Even as her acting career soared, inventing remained Hedy's secret passion. At the height of her movie career, Hedy Lamarr starred with Clark Gable, Jimmy Stewart and Bob Hope, but she spent her evenings working at her drafting table, trying to fight the Nazis. When Lamarr met the avant-garde composer George Antheil, who also moonlighted as an inventor, she had found an ideal inventing partner. It was 1940, and Hedy and George were both obsessed with the threat of the Nazi submarines in the Atlantic. They dreamed of building a remote control torpedo that could hunt down U-Boats with deadly accuracy. To allow ships to send remote commands to the torpedo, Hedy and George designed a 'secret communication system," patented it under Hedy's married name 'H.K. Markey," and handed the patent to the U.S. Navy. It would become the foundation for 'spread spectrum communication," a building block of the WiFi systems we use every day.

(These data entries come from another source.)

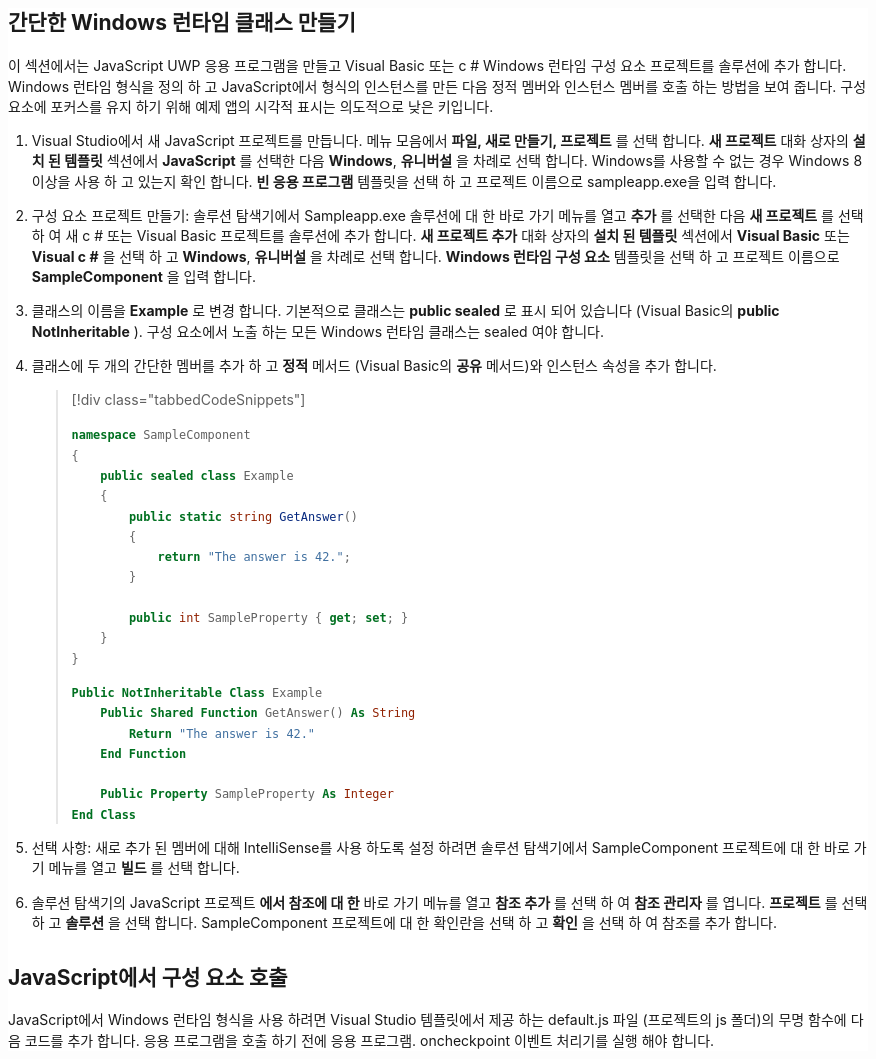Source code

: ## <a name="creating-a-simple-windows-runtime-class"></a>간단한 Windows 런타임 클래스 만들기

이 섹션에서는 JavaScript UWP 응용 프로그램을 만들고 Visual Basic 또는 c # Windows 런타임 구성 요소 프로젝트를 솔루션에 추가 합니다. Windows 런타임 형식을 정의 하 고 JavaScript에서 형식의 인스턴스를 만든 다음 정적 멤버와 인스턴스 멤버를 호출 하는 방법을 보여 줍니다. 구성 요소에 포커스를 유지 하기 위해 예제 앱의 시각적 표시는 의도적으로 낮은 키입니다.

1. Visual Studio에서 새 JavaScript 프로젝트를 만듭니다. 메뉴 모음에서 **파일, 새로 만들기, 프로젝트** 를 선택 합니다. **새 프로젝트** 대화 상자의 **설치 된 템플릿** 섹션에서 **JavaScript** 를 선택한 다음 **Windows**, **유니버설** 을 차례로 선택 합니다. Windows를 사용할 수 없는 경우 Windows 8 이상을 사용 하 고 있는지 확인 합니다. **빈 응용 프로그램** 템플릿을 선택 하 고 프로젝트 이름으로 sampleapp.exe을 입력 합니다.
2.  구성 요소 프로젝트 만들기: 솔루션 탐색기에서 Sampleapp.exe 솔루션에 대 한 바로 가기 메뉴를 열고 **추가** 를 선택한 다음 **새 프로젝트** 를 선택 하 여 새 c # 또는 Visual Basic 프로젝트를 솔루션에 추가 합니다. **새 프로젝트 추가** 대화 상자의 **설치 된 템플릿** 섹션에서 **Visual Basic** 또는 **Visual c #** 을 선택 하 고 **Windows**, **유니버설** 을 차례로 선택 합니다. **Windows 런타임 구성 요소** 템플릿을 선택 하 고 프로젝트 이름으로 **SampleComponent** 을 입력 합니다.
3.  클래스의 이름을 **Example** 로 변경 합니다. 기본적으로 클래스는 **public sealed** 로 표시 되어 있습니다 (Visual Basic의 **public NotInheritable** ). 구성 요소에서 노출 하는 모든 Windows 런타임 클래스는 sealed 여야 합니다.
4.  클래스에 두 개의 간단한 멤버를 추가 하 고 **정적** 메서드 (Visual Basic의 **공유** 메서드)와 인스턴스 속성을 추가 합니다.

    > [!div class="tabbedCodeSnippets"]
    > ```csharp
    > namespace SampleComponent
    > {
    >     public sealed class Example
    >     {
    >         public static string GetAnswer()
    >         {
    >             return "The answer is 42.";
    >         }
    >
    >         public int SampleProperty { get; set; }
    >     }
    > }
    > ```
    > ```vb
    > Public NotInheritable Class Example
    >     Public Shared Function GetAnswer() As String
    >         Return "The answer is 42."
    >     End Function
    >
    >     Public Property SampleProperty As Integer
    > End Class
    > ```

5.  선택 사항: 새로 추가 된 멤버에 대해 IntelliSense를 사용 하도록 설정 하려면 솔루션 탐색기에서 SampleComponent 프로젝트에 대 한 바로 가기 메뉴를 열고 **빌드** 를 선택 합니다.
6.  솔루션 탐색기의 JavaScript 프로젝트 **에서 참조에 대 한** 바로 가기 메뉴를 열고 **참조 추가** 를 선택 하 여 **참조 관리자** 를 엽니다. **프로젝트** 를 선택 하 고 **솔루션** 을 선택 합니다. SampleComponent 프로젝트에 대 한 확인란을 선택 하 고 **확인** 을 선택 하 여 참조를 추가 합니다.

## <a name="call-the-component-from-javascript"></a>JavaScript에서 구성 요소 호출

JavaScript에서 Windows 런타임 형식을 사용 하려면 Visual Studio 템플릿에서 제공 하는 default.js 파일 (프로젝트의 js 폴더)의 무명 함수에 다음 코드를 추가 합니다. 응용 프로그램을 호출 하기 전에 응용 프로그램. oncheckpoint 이벤트 처리기를 실행 해야 합니다.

How did a glamorous actress who dropped out of school at fifteen, and an outlandish composer who got expelled from high school, come up with such a sophisticated technology?
The answer lies in Lamarr's remarkable life story.

Hedy and Her Lovers

Hedy married everybody. She married Hollywood producer Gene Markey, dashing British actor John Loder, Texas oil millionaire Howard Lee, hotelier Howard Stauffer and lawyer Lewis Boies. She also slept with half of Hollywood, JFK's military aide Tom McGlaughlin, and President JFK himself, who sent her oranges every time he visited Florida.

The late -60s and -70s were dark years for Hedy Lamarr. She became a recluse after multiple botched plastic surgeries, only briefly dragged into the national spotlight after two shoplifting arrests.

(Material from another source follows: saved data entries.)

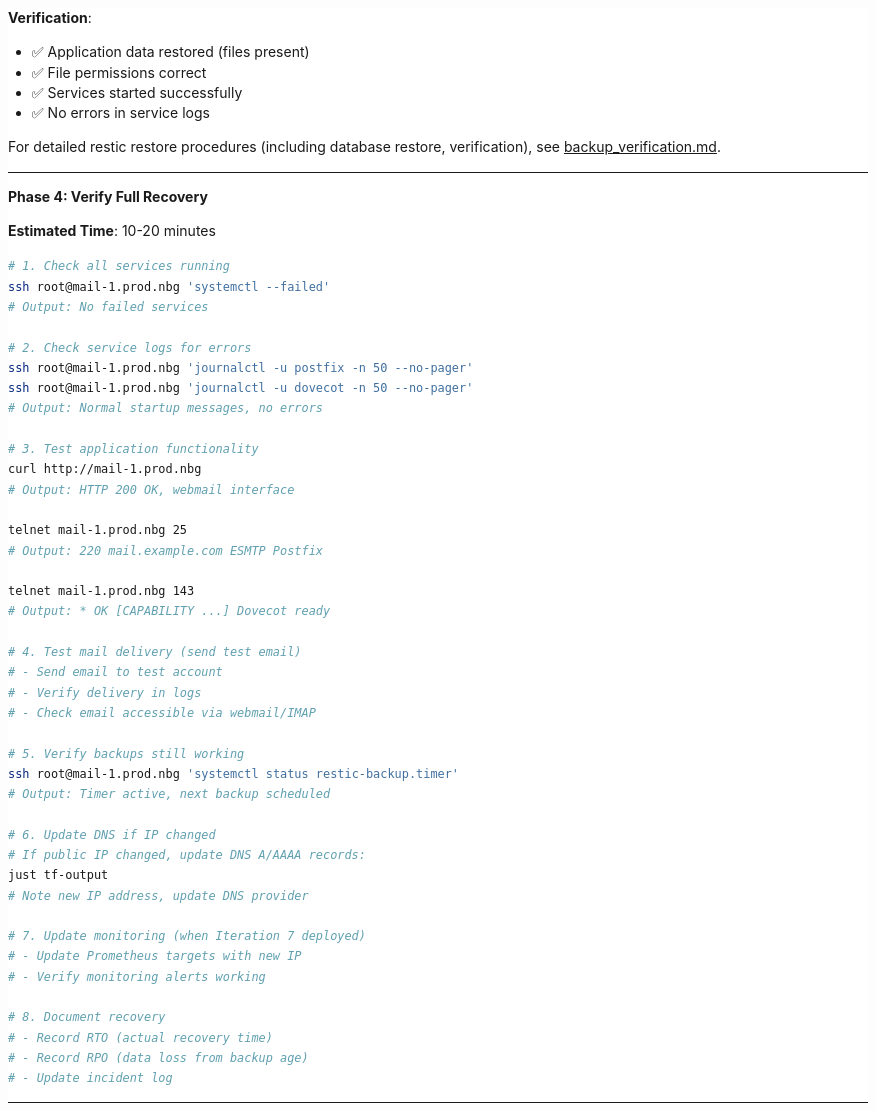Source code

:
```bash
```

**Verification**:
- ✅ Application data restored (files present)
- ✅ File permissions correct
- ✅ Services started successfully
- ✅ No errors in service logs

For detailed restic restore procedures (including database restore, verification), see [backup_verification.md](backup_verification.md).

---

**Phase 4: Verify Full Recovery**

**Estimated Time**: 10-20 minutes

```bash
# 1. Check all services running
ssh root@mail-1.prod.nbg 'systemctl --failed'
# Output: No failed services

# 2. Check service logs for errors
ssh root@mail-1.prod.nbg 'journalctl -u postfix -n 50 --no-pager'
ssh root@mail-1.prod.nbg 'journalctl -u dovecot -n 50 --no-pager'
# Output: Normal startup messages, no errors

# 3. Test application functionality
curl http://mail-1.prod.nbg
# Output: HTTP 200 OK, webmail interface

telnet mail-1.prod.nbg 25
# Output: 220 mail.example.com ESMTP Postfix

telnet mail-1.prod.nbg 143
# Output: * OK [CAPABILITY ...] Dovecot ready

# 4. Test mail delivery (send test email)
# - Send email to test account
# - Verify delivery in logs
# - Check email accessible via webmail/IMAP

# 5. Verify backups still working
ssh root@mail-1.prod.nbg 'systemctl status restic-backup.timer'
# Output: Timer active, next backup scheduled

# 6. Update DNS if IP changed
# If public IP changed, update DNS A/AAAA records:
just tf-output
# Note new IP address, update DNS provider

# 7. Update monitoring (when Iteration 7 deployed)
# - Update Prometheus targets with new IP
# - Verify monitoring alerts working

# 8. Document recovery
# - Record RTO (actual recovery time)
# - Record RPO (data loss from backup age)
# - Update incident log
```

---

Andy Warhol cast a transvestite to play Hedy in a short movie about her plastic surgery, and Mel Brooks used a bastardization her name as a joke in his 1974 comedy 'Blazing Saddles," turning Hedy into 'Hedley Lamarr." The most beautiful woman in the world had become a national punchline. As Lamarr's fame faded, her inventions started to come out of the shadows. The Navy handed Hedy's patent to an engineer at the Hoffman Corporation and he put it to use, inventing a submarine radar system called a 'sonobuoy". Soon it was incorporated into early WiFi Bluetooth and GPS.

An enterprising ex-military man in Colorado named David Hughes was so impressed with this new technology, that he decided to track down its inventor. He was shocked to discover she was none other than the movie star he'd worshipped as a child.

He reached out to the Electronic Frontier Foundation and they presented Hedy Lamarr with a major inventing award at the end of her life. Her response? 'It's about time."